Blocks put fewer men in the front ranks and therefore decrease the amount of men exposed to musket fire.

If the enemy only have just enough men to man the wall-mounted guns, then it is better to put the units in lines. Blocks of units will only give the enemy longer files to be hit by cannon fire. In line formation, only three or four men are in each file and that gives cannons less of a target to bounce the shot through.


Lines put fewer men in each rank and therefore decrease the amount of men killed by a cannonball.

The trick to being a good general is to find the right balance between lines and blocks depending on what part of the enemy army is more dangerous; the artillery or the musket fire.

There is always one thing to remember when it comes to attacking a wall unsupported by artillery; always expect to lose the first unit.
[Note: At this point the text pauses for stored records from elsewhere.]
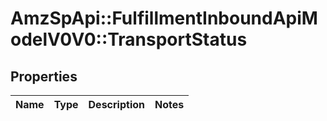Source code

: # AmzSpApi::FulfillmentInboundApiModelV0V0::TransportStatus

## Properties
Name | Type | Description | Notes
------------ | ------------- | ------------- | -------------

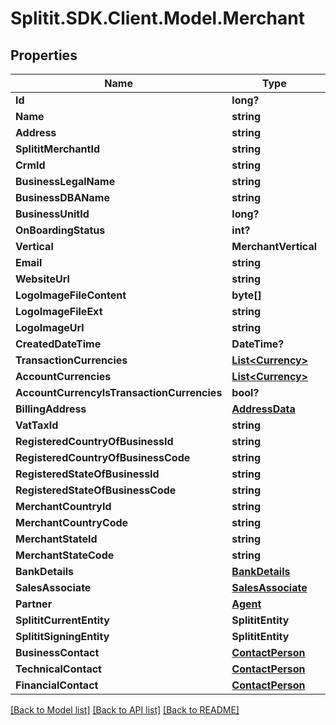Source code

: # Splitit.SDK.Client.Model.Merchant
## Properties

Name | Type | Description | Notes
------------ | ------------- | ------------- | -------------
**Id** | **long?** |  | 
**Name** | **string** |  | [optional] 
**Address** | **string** |  | [optional] 
**SplititMerchantId** | **string** |  | [optional] 
**CrmId** | **string** |  | [optional] 
**BusinessLegalName** | **string** |  | [optional] 
**BusinessDBAName** | **string** |  | [optional] 
**BusinessUnitId** | **long?** |  | 
**OnBoardingStatus** | **int?** |  | 
**Vertical** | **MerchantVertical** |  | 
**Email** | **string** |  | [optional] 
**WebsiteUrl** | **string** |  | [optional] 
**LogoImageFileContent** | **byte[]** |  | [optional] 
**LogoImageFileExt** | **string** |  | [optional] 
**LogoImageUrl** | **string** |  | [optional] 
**CreatedDateTime** | **DateTime?** |  | 
**TransactionCurrencies** | [**List&lt;Currency&gt;**](Currency.md) |  | [optional] 
**AccountCurrencies** | [**List&lt;Currency&gt;**](Currency.md) |  | [optional] 
**AccountCurrencyIsTransactionCurrencies** | **bool?** |  | 
**BillingAddress** | [**AddressData**](AddressData.md) |  | [optional] 
**VatTaxId** | **string** |  | [optional] 
**RegisteredCountryOfBusinessId** | **string** |  | [optional] 
**RegisteredCountryOfBusinessCode** | **string** |  | [optional] 
**RegisteredStateOfBusinessId** | **string** |  | [optional] 
**RegisteredStateOfBusinessCode** | **string** |  | [optional] 
**MerchantCountryId** | **string** |  | [optional] 
**MerchantCountryCode** | **string** |  | [optional] 
**MerchantStateId** | **string** |  | [optional] 
**MerchantStateCode** | **string** |  | [optional] 
**BankDetails** | [**BankDetails**](BankDetails.md) |  | [optional] 
**SalesAssociate** | [**SalesAssociate**](SalesAssociate.md) |  | [optional] 
**Partner** | [**Agent**](Agent.md) |  | [optional] 
**SplititCurrentEntity** | **SplititEntity** |  | 
**SplititSigningEntity** | **SplititEntity** |  | 
**BusinessContact** | [**ContactPerson**](ContactPerson.md) |  | [optional] 
**TechnicalContact** | [**ContactPerson**](ContactPerson.md) |  | [optional] 
**FinancialContact** | [**ContactPerson**](ContactPerson.md) |  | [optional] 

[[Back to Model list]](../README.md#documentation-for-models) [[Back to API list]](../README.md#documentation-for-api-endpoints) [[Back to README]](../README.md)

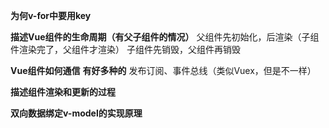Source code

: **为何v-for中要用key**

**描述Vue组件的生命周期（有父子组件的情况）**
父组件先初始化，后渲染（子组件渲染完了，父组件才渲染）
子组件先销毁，父组件再销毁

**Vue组件如何通信**
**有好多种的**
发布订阅、事件总线（类似Vuex，但是不一样）


**描述组件渲染和更新的过程**


**双向数据绑定v-model的实现原理**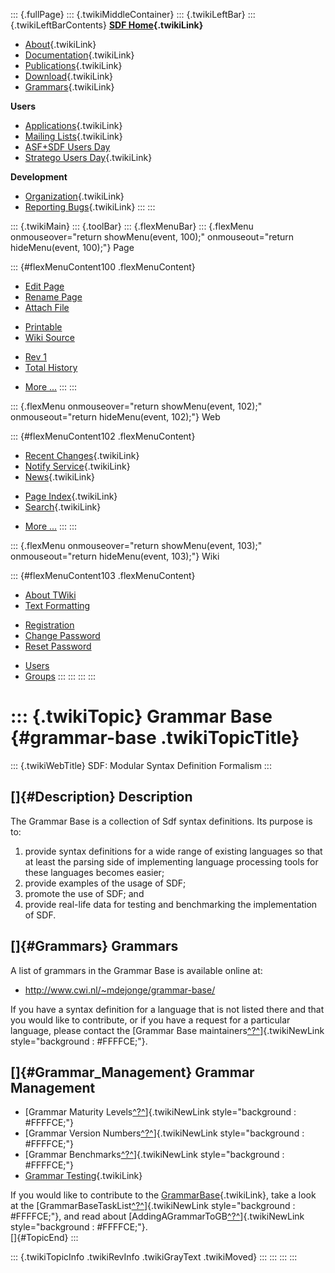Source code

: ::: {.fullPage}
::: {.twikiMiddleContainer}
::: {.twikiLeftBar}
::: {.twikiLeftBarContents}
**[SDF Home](WebHome){.twikiLink}**

-   [About](SdfLanguage){.twikiLink}
-   [Documentation](SdfDocumentation){.twikiLink}
-   [Publications](SdfPublications){.twikiLink}
-   [Download](SdfSoftware){.twikiLink}
-   [Grammars](SdfGrammars){.twikiLink}

**Users**

-   [Applications](SdfApplications){.twikiLink}
-   [Mailing Lists](MailingList){.twikiLink}
-   [ASF+SDF Users
    Day](http://www.cwi.nl/htbin/sen1/twiki/bin/view/SEN1/ASFSDFUsersDay)
-   [Stratego Users Day](../Stratego/StrategoUsersDay){.twikiLink}

**Development**

-   [Organization](SdfDevelopment){.twikiLink}
-   [Reporting Bugs](SdfBugs){.twikiLink}
:::
:::

::: {.twikiMain}
::: {.toolBar}
::: {.flexMenuBar}
::: {.flexMenu onmouseover="return showMenu(event, 100);" onmouseout="return hideMenu(event, 100);"}
Page

::: {#flexMenuContent100 .flexMenuContent}
-   [Edit
    Page](http://www.program-transformation.org/edit/SdfBackup/GrammarBase?t=1536827747)
-   [Rename
    Page](http://www.program-transformation.org/rename/SdfBackup/GrammarBase)
-   [Attach
    File](http://www.program-transformation.org/attach/SdfBackup/GrammarBase)

<!-- -->

-   [Printable](http://www.program-transformation.org/view/SdfBackup/GrammarBase?skin=print.pattern)
-   [Wiki
    Source](http://www.program-transformation.org/view/SdfBackup/GrammarBase?skin=text&raw=on&contenttype=text/plain)

<!-- -->

-   [Rev
    1](http://www.program-transformation.org/view/SdfBackup/GrammarBase?rev=1.1)
-   [Total
    History](http://www.program-transformation.org/rdiff/SdfBackup/GrammarBase)

<!-- -->

-   [More
    \...](http://www.program-transformation.org/oops/SdfBackup/GrammarBase?template=oopsmore&param1=1.1&param2=1.1)
:::
:::

::: {.flexMenu onmouseover="return showMenu(event, 102);" onmouseout="return hideMenu(event, 102);"}
Web

::: {#flexMenuContent102 .flexMenuContent}
-   [Recent Changes](WebChanges){.twikiLink}
-   [Notify Service](WebNotify){.twikiLink}
-   [News](WebNews){.twikiLink}

<!-- -->

-   [Page Index](WebIndex){.twikiLink}
-   [Search](WebSearch){.twikiLink}

<!-- -->

-   [More
    \...](http://www.program-transformation.org/oops/SdfBackup/GrammarBase?template=oopsmore&param1=1.1&param2=1.1)
:::
:::

::: {.flexMenu onmouseover="return showMenu(event, 103);" onmouseout="return hideMenu(event, 103);"}
Wiki

::: {#flexMenuContent103 .flexMenuContent}
-   [About
    TWiki](http://www.program-transformation.org/view/TWiki/WebHome)
-   [Text
    Formatting](http://www.program-transformation.org/view/TWiki/TextFormattingRules)

<!-- -->

-   [Registration](http://www.program-transformation.org/view/TWiki/TWikiRegistration)
-   [Change
    Password](http://www.program-transformation.org/view/TWiki/ChangePassword)
-   [Reset
    Password](http://www.program-transformation.org/view/TWiki/ResetPassword)

<!-- -->

-   [Users](http://www.program-transformation.org/view/Main/TWikiUsers)
-   [Groups](http://www.program-transformation.org/view/Main/TWikiGroups)
:::
:::
:::
:::

::: {.twikiTopic}
Grammar Base {#grammar-base .twikiTopicTitle}
============

::: {.twikiWebTitle}
SDF: Modular Syntax Definition Formalism
:::

[]{#Description} Description
----------------------------

The Grammar Base is a collection of Sdf syntax definitions. Its purpose
is to:

1.  provide syntax definitions for a wide range of existing languages so
    that at least the parsing side of implementing language processing
    tools for these languages becomes easier;
2.  provide examples of the usage of SDF;
3.  promote the use of SDF; and
4.  provide real-life data for testing and benchmarking the
    implementation of SDF.

[]{#Grammars} Grammars
----------------------

A list of grammars in the Grammar Base is available online at:

-   <http://www.cwi.nl/~mdejonge/grammar-base/>

If you have a syntax definition for a language that is not listed there
and that you would like to contribute, or if you have a request for a
particular language, please contact the [Grammar Base
maintainers[^?^](http://www.program-transformation.org/edit/SdfBackup/GrammarBaseMaintainers?topicparent=SdfBackup.GrammarBase)]{.twikiNewLink
style="background : #FFFFCE;"}.

[]{#Grammar_Management} Grammar Management
------------------------------------------

-   [Grammar Maturity
    Levels[^?^](http://www.program-transformation.org/edit/SdfBackup/GrammarMaturityLevels?topicparent=SdfBackup.GrammarBase)]{.twikiNewLink
    style="background : #FFFFCE;"}
-   [Grammar Version
    Numbers[^?^](http://www.program-transformation.org/edit/SdfBackup/GrammarVersionNumbers?topicparent=SdfBackup.GrammarBase)]{.twikiNewLink
    style="background : #FFFFCE;"}
-   [Grammar
    Benchmarks[^?^](http://www.program-transformation.org/edit/SdfBackup/GrammarBenchmarks?topicparent=SdfBackup.GrammarBase)]{.twikiNewLink
    style="background : #FFFFCE;"}
-   [Grammar Testing](GrammarTesting){.twikiLink}

If you would like to contribute to the
[GrammarBase](GrammarBase){.twikiLink}, take a look at the
[GrammarBaseTaskList[^?^](http://www.program-transformation.org/edit/Tools/GrammarBaseTaskList?topicparent=SdfBackup.GrammarBase)]{.twikiNewLink
style="background : #FFFFCE;"}, and read about
[AddingAGrammarToGB[^?^](http://www.program-transformation.org/edit/Tools/AddingAGrammarToGB?topicparent=SdfBackup.GrammarBase)]{.twikiNewLink
style="background : #FFFFCE;"}.\
[]{#TopicEnd}
:::

::: {.twikiTopicInfo .twikiRevInfo .twikiGrayText .twikiMoved}
:::
:::
:::
:::

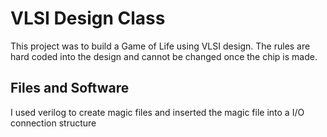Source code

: # VLSI Design Class

This project was to build a Game of Life using VLSI design. The rules are hard coded into the design and cannot be changed once the chip is made.

## Files and Software

I used verilog to create magic files and inserted the magic file into a I/O connection structure
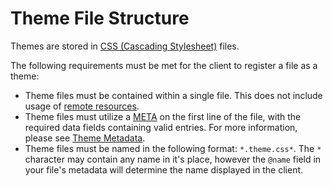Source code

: # Theme File Structure
Themes are stored in [CSS (Cascading Stylesheet)](https://developer.mozilla.org/en-US/docs/Web/CSS) files. 

The following requirements must be met for the client to register a file as a theme:
- Theme files must be contained within a single file. This does not include usage of [remote resources](todo).
- Theme files must utilize a [META](todo) on the first line of the file, with the required data fields containing valid entries. For more information, please see [Theme Metadata](todo).
- Theme files must be named in the following format: `*.theme.css*`. The `*` character may contain any name in it's place, however the `@name` field in your file's metadata will determine the name displayed in the client.
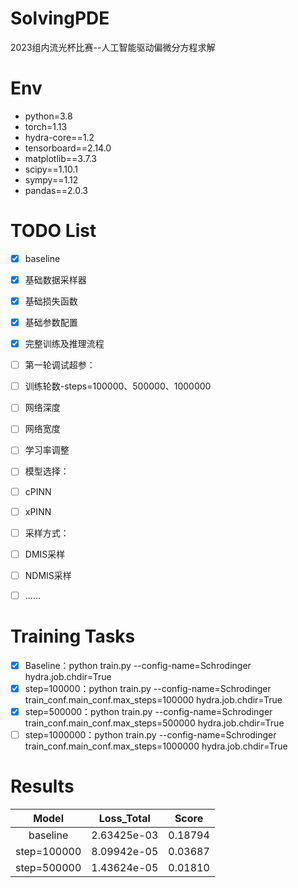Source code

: # SolvingPDE
2023组内流光杯比赛--人工智能驱动偏微分方程求解

# Env

* python=3.8
* torch=1.13
* hydra-core==1.2
* tensorboard==2.14.0
* matplotlib==3.7.3
* scipy==1.10.1
* sympy==1.12
* pandas==2.0.3

# TODO List

- [x] baseline
- [x] 基础数据采样器
- [x] 基础损失函数
- [x] 基础参数配置
- [x] 完整训练及推理流程
- [ ] 第一轮调试超参：
- [ ] 训练轮数-steps=100000、500000、1000000
- [ ] 网络深度
- [ ] 网络宽度
- [ ] 学习率调整
- [ ] 模型选择：
- [ ] cPINN
- [ ] xPINN
- [ ] 采样方式：
- [ ] DMIS采样
- [ ] NDMIS采样
- [ ] ......


# Training Tasks

- [x] Baseline：python train.py --config-name=Schrodinger hydra.job.chdir=True
- [x] step=100000：python train.py --config-name=Schrodinger train_conf.main_conf.max_steps=100000 hydra.job.chdir=True
- [x] step=500000：python train.py --config-name=Schrodinger train_conf.main_conf.max_steps=500000 hydra.job.chdir=True
- [ ] step=1000000：python train.py --config-name=Schrodinger train_conf.main_conf.max_steps=1000000 hydra.job.chdir=True

# Results

|    Model    |  Loss_Total  |  Score   |
|:-----------:|:------------:|:--------:|
|  baseline   | 2.63425e-03  | 0.18794  |
| step=100000 | 8.09942e-05  | 0.03687  |
| step=500000 | 1.43624e-05  | 0.01810  |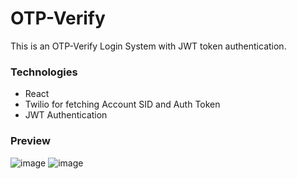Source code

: # OTP-Verify

This is an OTP-Verify Login System with JWT token authentication.


### Technologies

- React
- Twilio for fetching Account SID and Auth Token
- JWT Authentication

### Preview

![image](https://user-images.githubusercontent.com/55031190/126877948-d6846bd3-9c6b-493b-9db2-2b7e68d61b38.png)
![image](https://user-images.githubusercontent.com/55031190/126877970-5fc7058c-b92a-4a44-9c80-a2dc8492524d.png)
If there aren’t killed by the muskets and cannons, then the fact they‘re the attacking the full enemy force alone will destroy them. Once units reach the wall and start scaling, don’t worry if the first thirty units are instantly killed. It is not until about 100 men on each side are dead that you will see which way the battle is going. The enemy will throw all they have at that section of the wall, so you must do the same. Any reserves or secondary attack forces must be thrown at this fight if you want to survive. Alternately, free units not engaged in fighting can be ordered to scale another section of wall, and hit the enemy from the rear.
Secondary attacks can be useful but when the fighting starts there is no such thing as a secondary attack. All units will be engaged when a real storming begins. A diversionary attack can be the best solution if you want to suffer fewer casualties. Light infantry, or preferably riflemen, can be sent out to distract the enemy while the real attack is launched. The units are to be sent out until they enemy are in range (This is where riflemen are useful as their weapon outrage the defenders muskets, although all types of light troops will be in range of enemy cannon.). Your units should be spread out in light infantry formation to minimise losses. Their fire will not only distract the enemy into concentrating on the unit attacking them, but will also hopefully bring down and few men, especially with the rifle’s accuracy.


Skirmishing makes the enemy concentrate on the immediate threat of enemy fire and distracts them from the real attack.

Cavalry may be the master of the medieval battlefield, and do play an important part in Empire: Total War, but cavalry is one unit I don’t recommend for siege battles. Dragoons are the only cavalry I would bring to assault a fort and that is because they can dismount. The walls are off-limits to cavalry and most forts are too small for cavalry to manoeuvre properly. Dragoons aren’t bad for attackers as they offer players highly-mobile infantry that can ride around the fort and launch an attack from a different position, but a good general would compensate for the loss of cavalry with superior tactics.

These are just a few of the tactics that can be used and almost certainly there will have to be changes for each battle, because each battle is different. Different generals prefer to use different tactics and different units, and so will do different things to achieve victory. Do what you think is right, and I’m sure you will that victory is only a step away.